(Dataset items)
'''

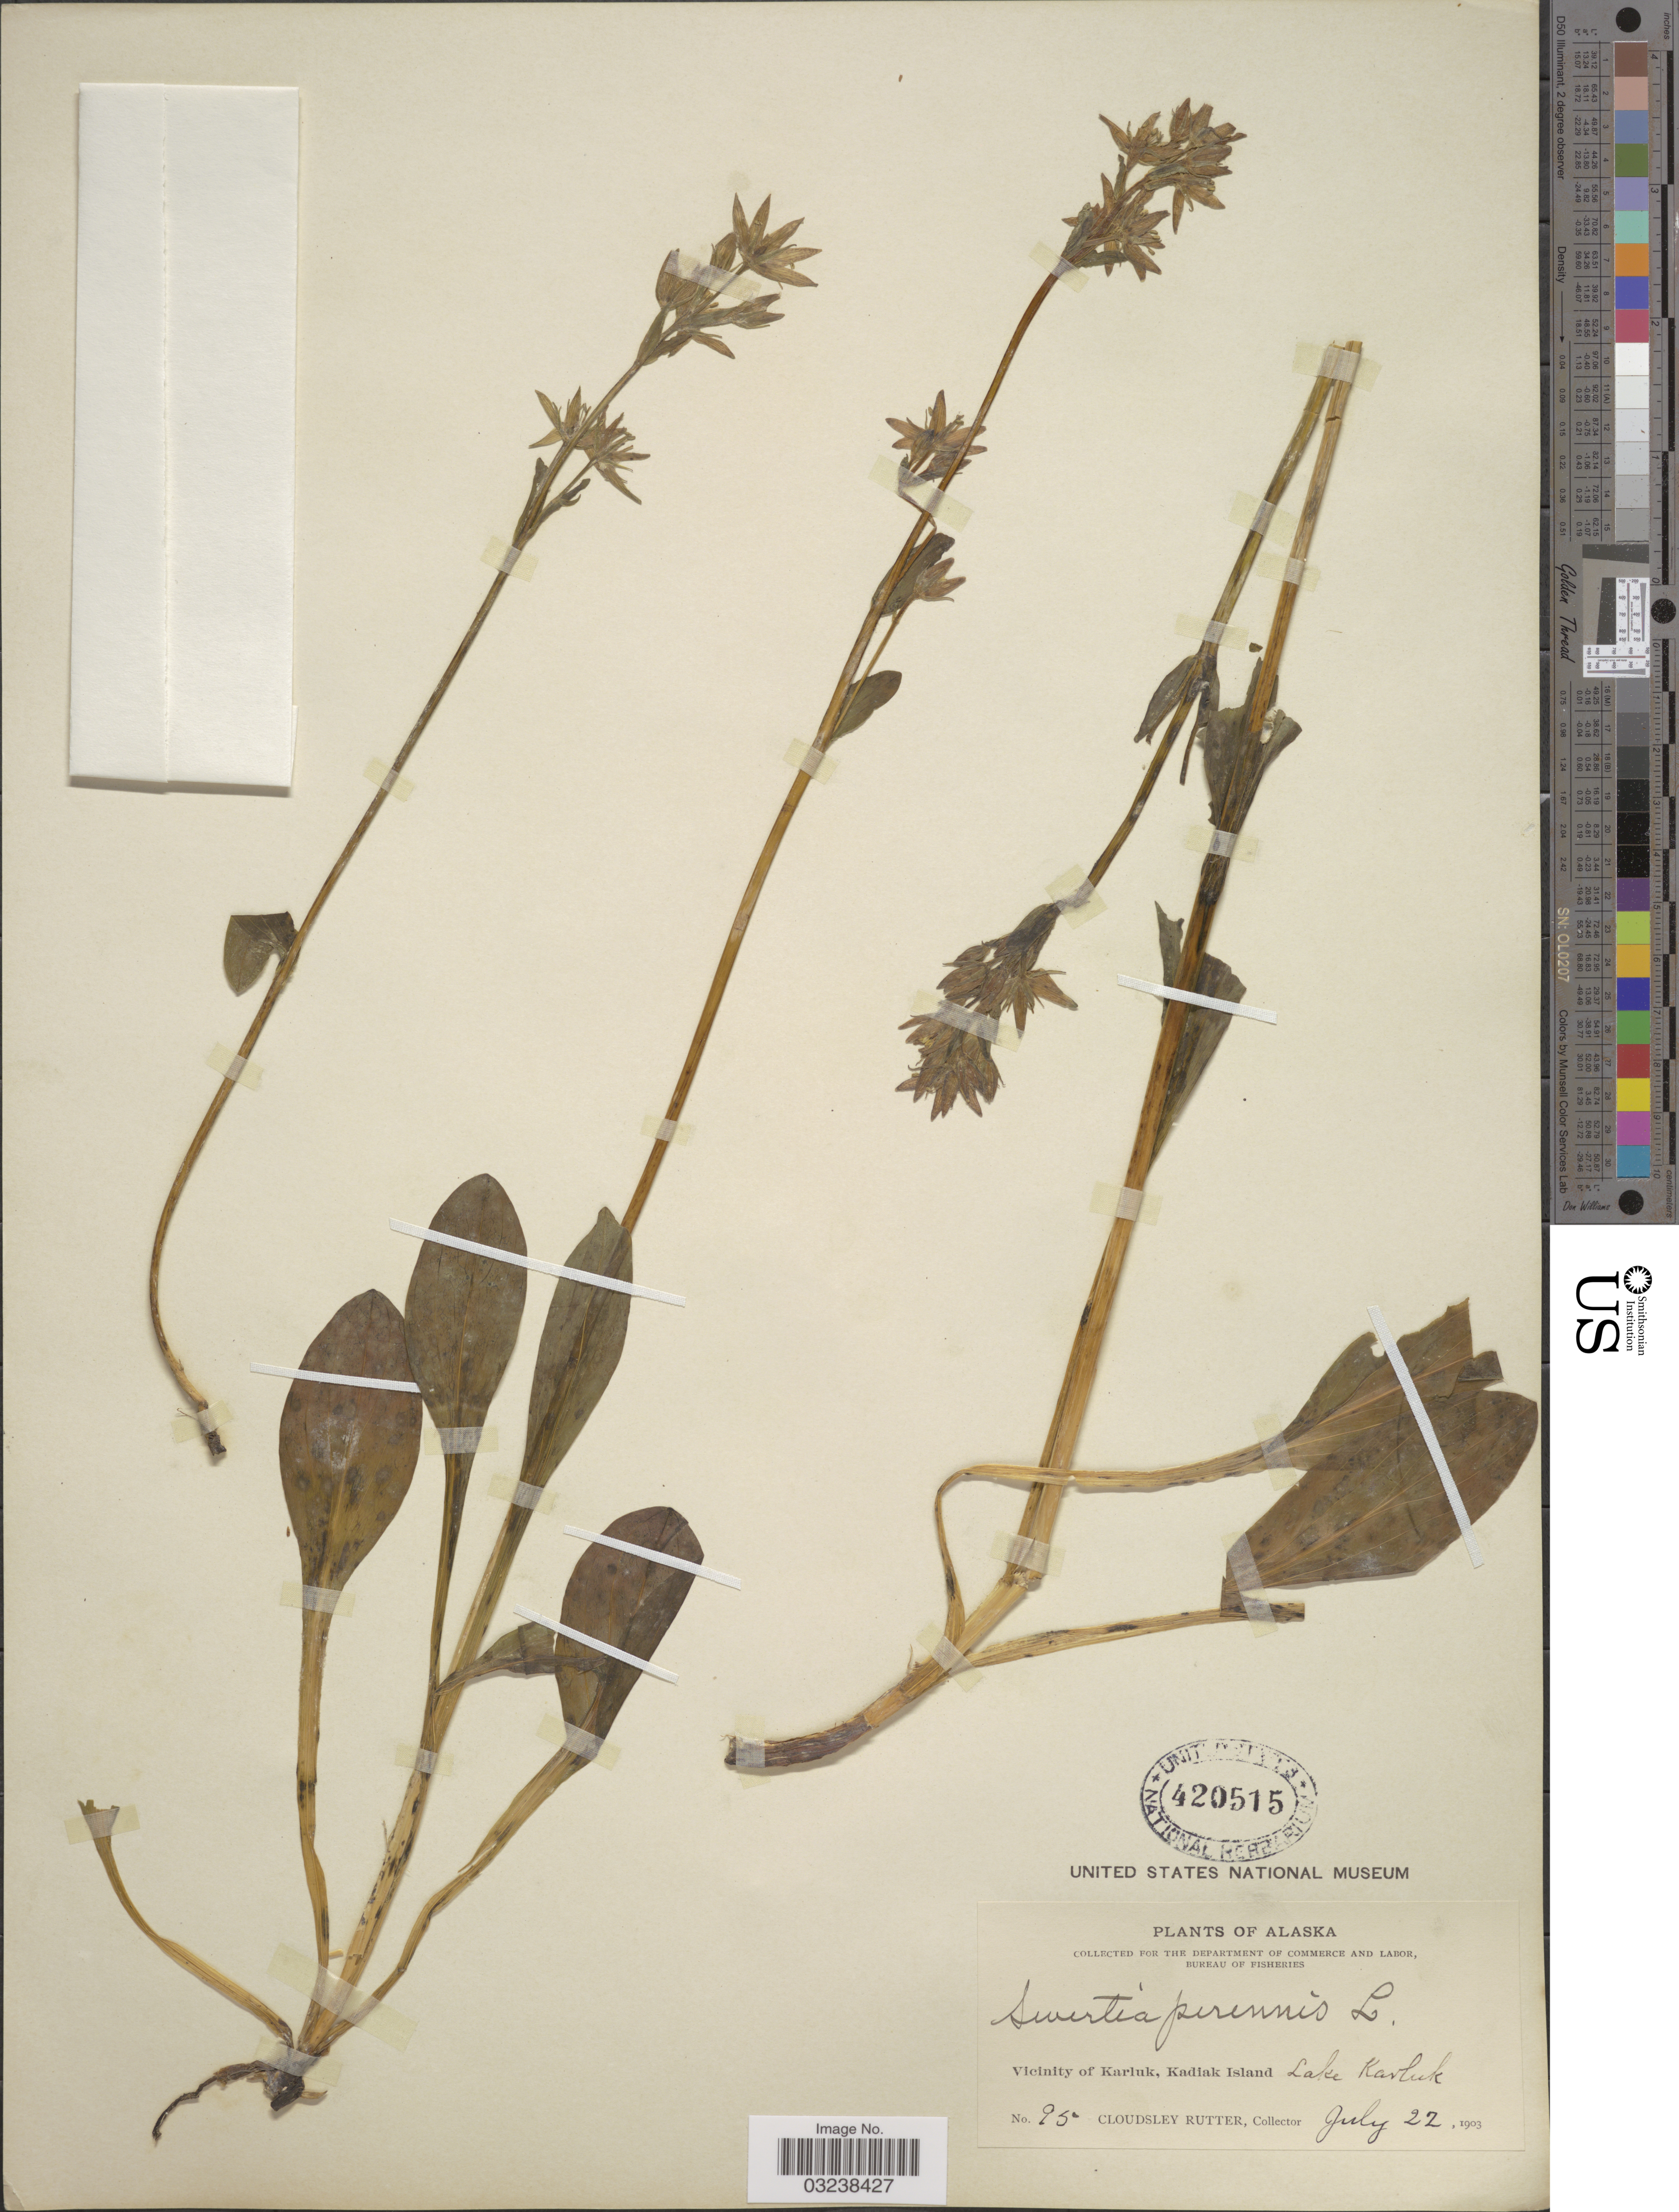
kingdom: Plantae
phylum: Tracheophyta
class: Magnoliopsida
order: Gentianales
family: Gentianaceae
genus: Swertia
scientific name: Swertia perennis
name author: L.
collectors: C. Rutter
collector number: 95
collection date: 1903-07-22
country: United States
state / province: Alaska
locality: Vicinity of Karluk, Kadiak Island. Lake Karluk.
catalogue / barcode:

'''

Aim of the task — Reproduce every line of the material above verbatim, omitting the pictures.

Exercise output —
kingdom: Plantae
phylum: Tracheophyta
class: Magnoliopsida
order: Gentianales
family: Gentianaceae
genus: Swertia
scientific name: Swertia perennis
name author: L.
collectors: C. Rutter
collector number: 95
collection date: 1903-07-22
country: United States
state / province: Alaska
locality: Vicinity of Karluk, Kadiak Island. Lake Karluk.
catalogue / barcode:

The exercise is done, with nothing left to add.